• _EXERCISE REQUIREMENTS_:
Copy out the data exactly, leaving the pictures behind.

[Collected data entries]
- - - - -

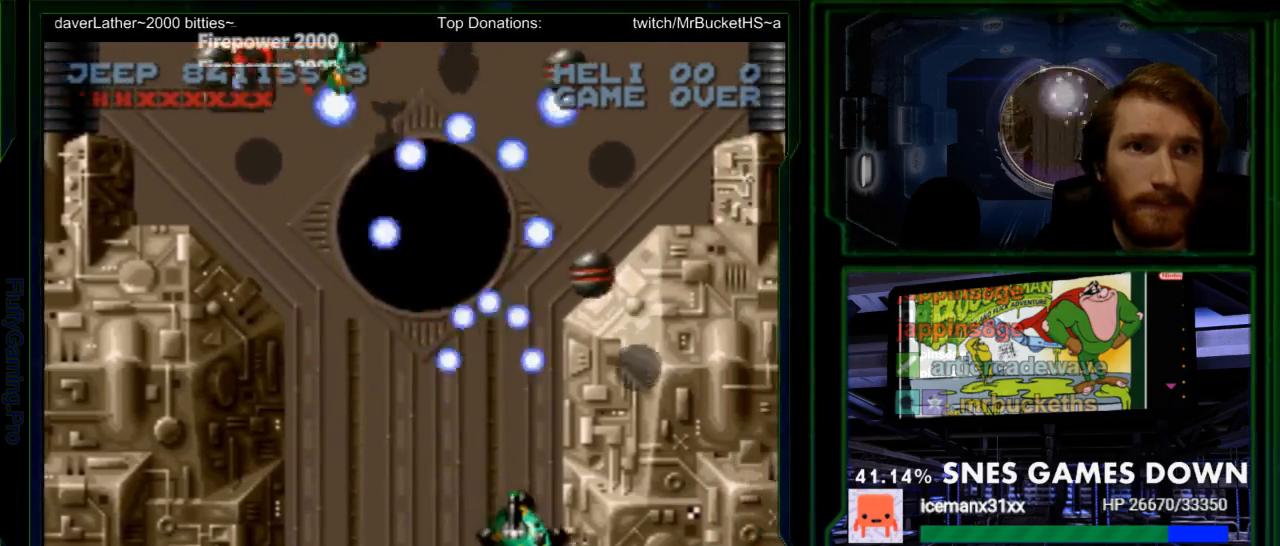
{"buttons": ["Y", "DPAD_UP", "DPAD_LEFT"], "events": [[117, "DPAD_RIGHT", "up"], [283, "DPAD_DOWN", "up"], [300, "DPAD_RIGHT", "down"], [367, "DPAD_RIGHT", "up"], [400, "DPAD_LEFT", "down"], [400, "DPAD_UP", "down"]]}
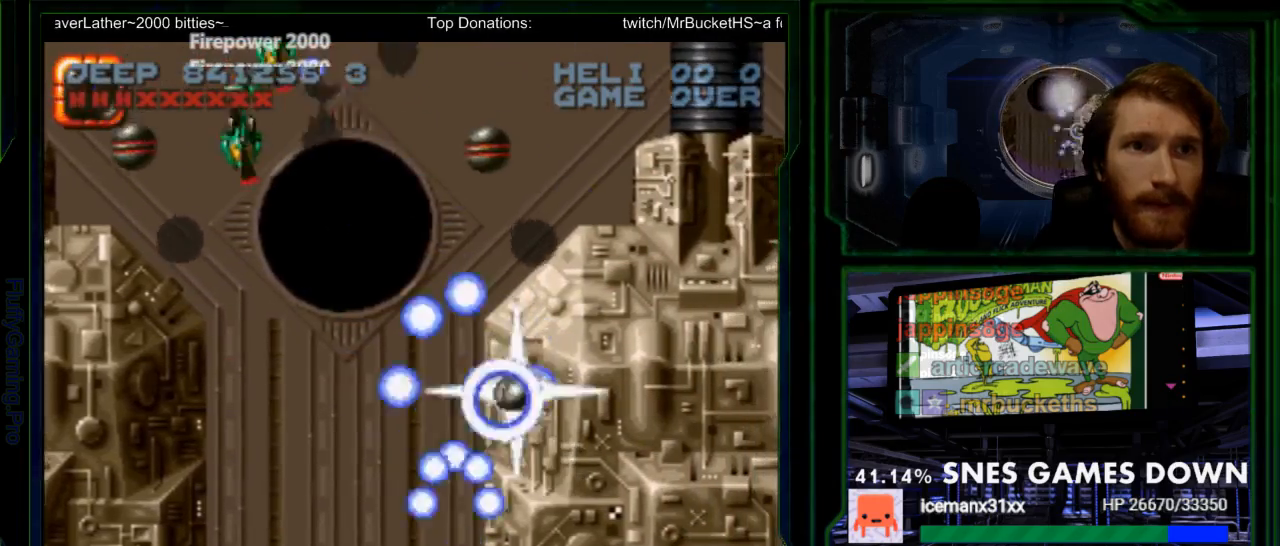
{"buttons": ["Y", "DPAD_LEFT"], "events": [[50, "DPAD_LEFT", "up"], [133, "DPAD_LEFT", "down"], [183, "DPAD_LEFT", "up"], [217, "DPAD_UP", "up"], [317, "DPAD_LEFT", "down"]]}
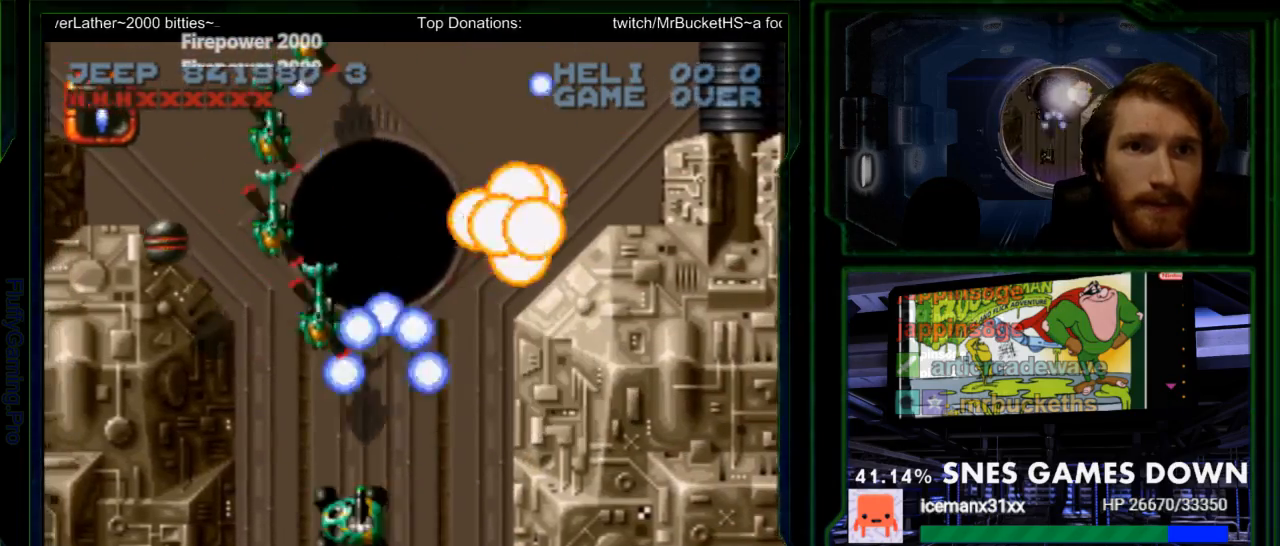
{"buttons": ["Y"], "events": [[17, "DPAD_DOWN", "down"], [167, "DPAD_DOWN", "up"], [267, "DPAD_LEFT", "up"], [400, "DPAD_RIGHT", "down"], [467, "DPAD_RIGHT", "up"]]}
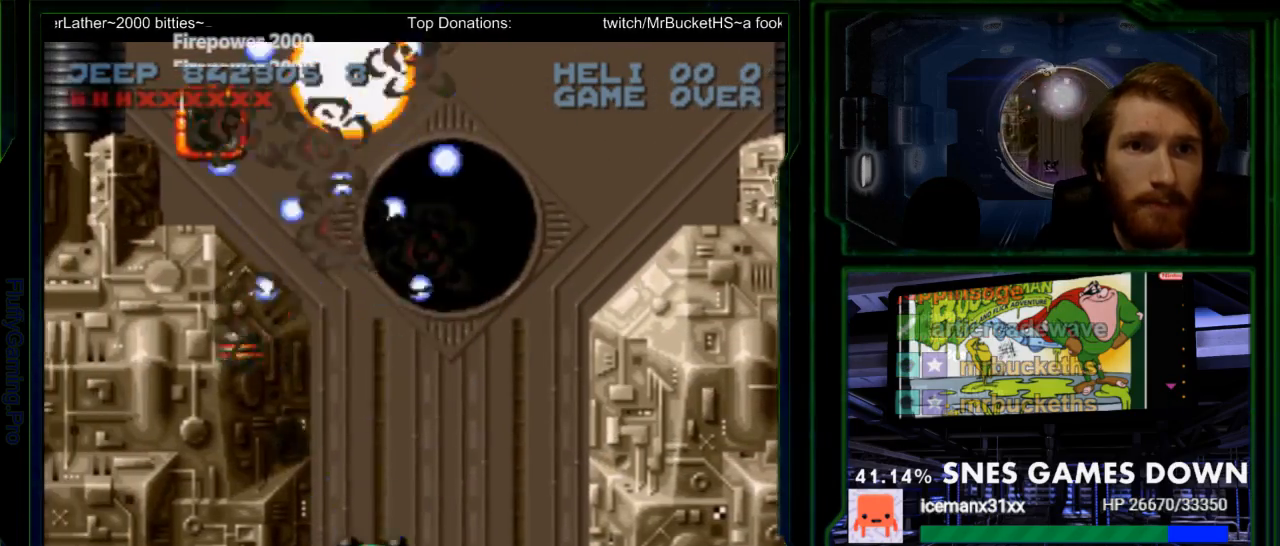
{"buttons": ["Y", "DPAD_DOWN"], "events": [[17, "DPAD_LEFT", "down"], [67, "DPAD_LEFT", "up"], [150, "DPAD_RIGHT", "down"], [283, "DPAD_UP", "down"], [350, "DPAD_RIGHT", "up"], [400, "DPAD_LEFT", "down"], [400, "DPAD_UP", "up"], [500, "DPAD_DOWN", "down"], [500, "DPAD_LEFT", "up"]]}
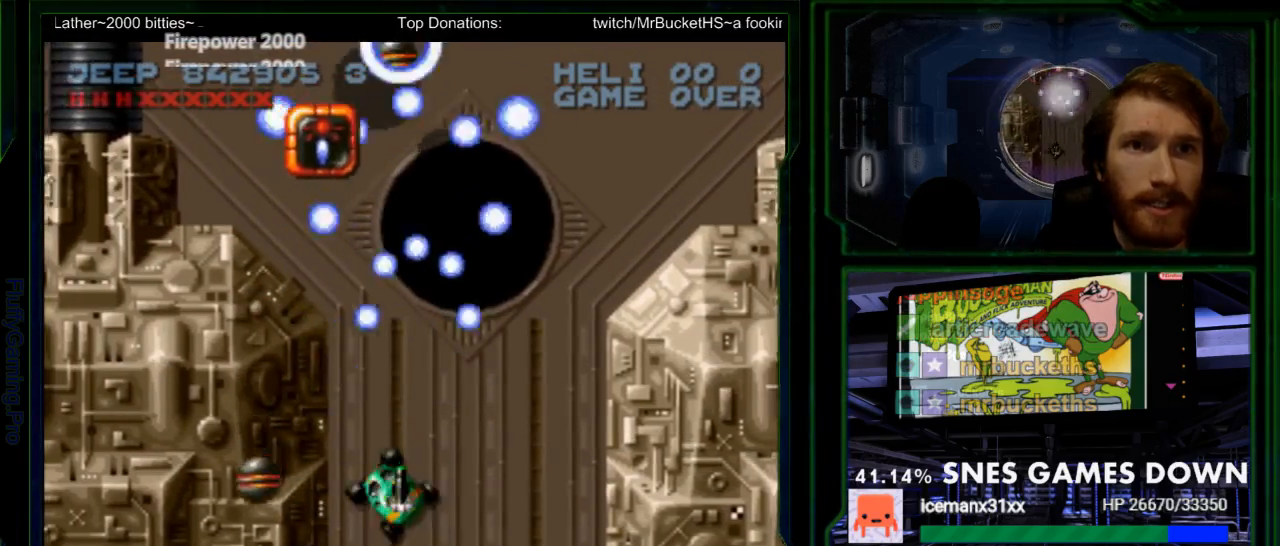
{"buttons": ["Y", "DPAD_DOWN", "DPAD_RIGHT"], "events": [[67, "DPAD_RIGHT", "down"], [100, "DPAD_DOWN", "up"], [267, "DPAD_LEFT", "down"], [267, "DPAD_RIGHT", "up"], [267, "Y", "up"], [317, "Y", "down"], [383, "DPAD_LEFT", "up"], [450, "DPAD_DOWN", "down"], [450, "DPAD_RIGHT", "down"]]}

- - - - -

• _SOLUTION_:
{"buttons": ["Y", "DPAD_UP", "DPAD_LEFT"], "events": [[117, "DPAD_RIGHT", "up"], [283, "DPAD_DOWN", "up"], [300, "DPAD_RIGHT", "down"], [367, "DPAD_RIGHT", "up"], [400, "DPAD_LEFT", "down"], [400, "DPAD_UP", "down"]]}
{"buttons": ["Y", "DPAD_LEFT"], "events": [[50, "DPAD_LEFT", "up"], [133, "DPAD_LEFT", "down"], [183, "DPAD_LEFT", "up"], [217, "DPAD_UP", "up"], [317, "DPAD_LEFT", "down"]]}
{"buttons": ["Y"], "events": [[17, "DPAD_DOWN", "down"], [167, "DPAD_DOWN", "up"], [267, "DPAD_LEFT", "up"], [400, "DPAD_RIGHT", "down"], [467, "DPAD_RIGHT", "up"]]}
{"buttons": ["Y", "DPAD_DOWN"], "events": [[17, "DPAD_LEFT", "down"], [67, "DPAD_LEFT", "up"], [150, "DPAD_RIGHT", "down"], [283, "DPAD_UP", "down"], [350, "DPAD_RIGHT", "up"], [400, "DPAD_LEFT", "down"], [400, "DPAD_UP", "up"], [500, "DPAD_DOWN", "down"], [500, "DPAD_LEFT", "up"]]}
{"buttons": ["Y", "DPAD_DOWN", "DPAD_RIGHT"], "events": [[67, "DPAD_RIGHT", "down"], [100, "DPAD_DOWN", "up"], [267, "DPAD_LEFT", "down"], [267, "DPAD_RIGHT", "up"], [267, "Y", "up"], [317, "Y", "down"], [383, "DPAD_LEFT", "up"], [450, "DPAD_DOWN", "down"], [450, "DPAD_RIGHT", "down"]]}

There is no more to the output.